WORK TASK:
Identify, in the records below, every line where the string "Left" appears, and copy each such line.

▬▬▬▬▬▬▬▬▬▬

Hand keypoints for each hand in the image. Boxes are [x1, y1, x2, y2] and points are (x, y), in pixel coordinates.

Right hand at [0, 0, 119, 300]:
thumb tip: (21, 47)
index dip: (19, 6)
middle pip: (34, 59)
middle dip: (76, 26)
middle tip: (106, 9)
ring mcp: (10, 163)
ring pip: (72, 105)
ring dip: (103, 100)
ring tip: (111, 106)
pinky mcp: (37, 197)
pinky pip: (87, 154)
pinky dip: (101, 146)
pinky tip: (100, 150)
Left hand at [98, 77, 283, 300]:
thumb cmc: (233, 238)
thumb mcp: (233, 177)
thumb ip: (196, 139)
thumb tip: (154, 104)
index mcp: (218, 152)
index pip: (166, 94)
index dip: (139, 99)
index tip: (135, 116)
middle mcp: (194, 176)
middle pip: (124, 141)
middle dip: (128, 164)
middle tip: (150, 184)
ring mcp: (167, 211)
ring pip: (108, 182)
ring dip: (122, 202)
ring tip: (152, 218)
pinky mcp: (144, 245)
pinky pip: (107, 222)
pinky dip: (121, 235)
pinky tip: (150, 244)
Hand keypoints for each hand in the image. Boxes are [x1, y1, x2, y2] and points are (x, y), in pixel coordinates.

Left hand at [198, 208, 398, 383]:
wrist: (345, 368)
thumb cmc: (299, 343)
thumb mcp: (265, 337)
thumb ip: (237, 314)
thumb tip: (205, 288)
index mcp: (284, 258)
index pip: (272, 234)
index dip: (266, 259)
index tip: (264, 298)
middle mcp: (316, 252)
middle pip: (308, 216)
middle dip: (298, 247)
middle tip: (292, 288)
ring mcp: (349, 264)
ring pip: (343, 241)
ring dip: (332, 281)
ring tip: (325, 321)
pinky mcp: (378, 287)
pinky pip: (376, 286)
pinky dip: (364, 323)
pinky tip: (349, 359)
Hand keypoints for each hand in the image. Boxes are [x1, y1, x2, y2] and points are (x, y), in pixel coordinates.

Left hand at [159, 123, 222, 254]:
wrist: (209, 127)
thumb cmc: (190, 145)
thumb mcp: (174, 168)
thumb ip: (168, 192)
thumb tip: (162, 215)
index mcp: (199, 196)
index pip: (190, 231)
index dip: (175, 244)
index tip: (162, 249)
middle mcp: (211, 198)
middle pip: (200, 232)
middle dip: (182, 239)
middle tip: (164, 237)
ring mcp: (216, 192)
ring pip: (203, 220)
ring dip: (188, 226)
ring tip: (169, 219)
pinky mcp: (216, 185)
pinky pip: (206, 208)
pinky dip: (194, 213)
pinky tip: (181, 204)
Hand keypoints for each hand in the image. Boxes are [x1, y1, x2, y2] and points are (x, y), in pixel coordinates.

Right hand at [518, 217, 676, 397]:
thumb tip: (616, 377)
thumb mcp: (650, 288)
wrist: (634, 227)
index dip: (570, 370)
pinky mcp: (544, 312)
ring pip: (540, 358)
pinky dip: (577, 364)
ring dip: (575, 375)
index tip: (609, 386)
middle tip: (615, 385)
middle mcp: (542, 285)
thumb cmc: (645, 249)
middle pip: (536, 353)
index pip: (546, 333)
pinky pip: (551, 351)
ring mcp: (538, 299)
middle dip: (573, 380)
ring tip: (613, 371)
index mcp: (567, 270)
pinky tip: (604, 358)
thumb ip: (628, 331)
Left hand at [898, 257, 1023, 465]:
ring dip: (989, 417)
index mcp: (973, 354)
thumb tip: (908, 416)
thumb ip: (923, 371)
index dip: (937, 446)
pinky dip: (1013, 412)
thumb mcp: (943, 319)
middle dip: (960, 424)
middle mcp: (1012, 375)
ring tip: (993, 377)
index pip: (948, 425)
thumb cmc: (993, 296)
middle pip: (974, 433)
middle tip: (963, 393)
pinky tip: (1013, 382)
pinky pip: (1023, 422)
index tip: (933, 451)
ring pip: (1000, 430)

▬▬▬▬▬▬▬▬▬▬

OUTPUT BELOW:
Left hand at [98, 77, 283, 300]:
Left hand at [198, 208, 398, 383]:
Left hand at [159, 123, 222, 254]:
Left hand at [898, 257, 1023, 465]:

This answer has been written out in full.